I have a simple data.frame
> df <- data.frame(a=c(3,5,7), b=c(5,3,7), c=c(5,6,4))
> df
a b c
1 3 5 5
2 5 3 6
3 7 7 4
Is there a simple and efficient way to get a new data.frame with the same number of rows but with the mean of, for example, column a and b by row? something like this:
mean.of.a.and.b c
1 4 5
2 4 6
3 7 4
Use rowMeans()
on the first two columns only. Then cbind()
to the third column.
cbind(mean.of.a.and.b = rowMeans(df[-3]), df[3])
# mean.of.a.and.b c
# 1 4 5
# 2 4 6
# 3 7 4
Note: If you have any NA values in your original data, you may want to use na.rm = TRUE
in rowMeans()
. See ?rowMeans
for more.
Another option using the dplyr
package:
library("dplyr")
df %>%
rowwise()%>%
mutate(mean.of.a.and.b = mean(c(a, b))) %>%
## Then if you want to remove a and b:
select(-a, -b)
I think the best option is using rowMeans()
posted by Richard Scriven. rowMeans and rowSums are equivalent to use of apply with FUN = mean or FUN = sum but a lot faster. I post the version with apply just for reference, in case we would like to pass another function.
data.frame(mean.of.a.and.b = apply(df[-3], 1, mean), c = df[3])
Output:
mean.of.a.and.b c
1 4 5
2 4 6
3 7 4
Very verbose using SQL with sqldf
library(sqldf
sqldf("SELECT (sum(a)+sum(b))/(count(a)+count(b)) as mean, c
FROM df group by c")
Output:
mean c
1 7 4
2 4 5
3 4 6

☆ ☆ ☆ ☆ ☆ ☆ ☆

__STATED GOAL__: From the thread on row means in R, extract the passage from "on the first" to "in rowMeans()". None of the lines that come next are needed.

Data excerpts
☆ ☆ ☆ ☆ ☆ ☆ ☆

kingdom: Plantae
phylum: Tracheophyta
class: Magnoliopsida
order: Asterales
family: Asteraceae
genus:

☆ ☆ ☆ ☆ ☆ ☆ ☆

__TASK RESULT__:
on the first two columns only. Then cbind()
to the third column.
cbind(mean.of.a.and.b = rowMeans(df[-3]), df[3])
# mean.of.a.and.b c
# 1 4 5
# 2 4 6
# 3 7 4
Note: If you have any NA values in your original data, you may want to use na.rm = TRUE
in rowMeans()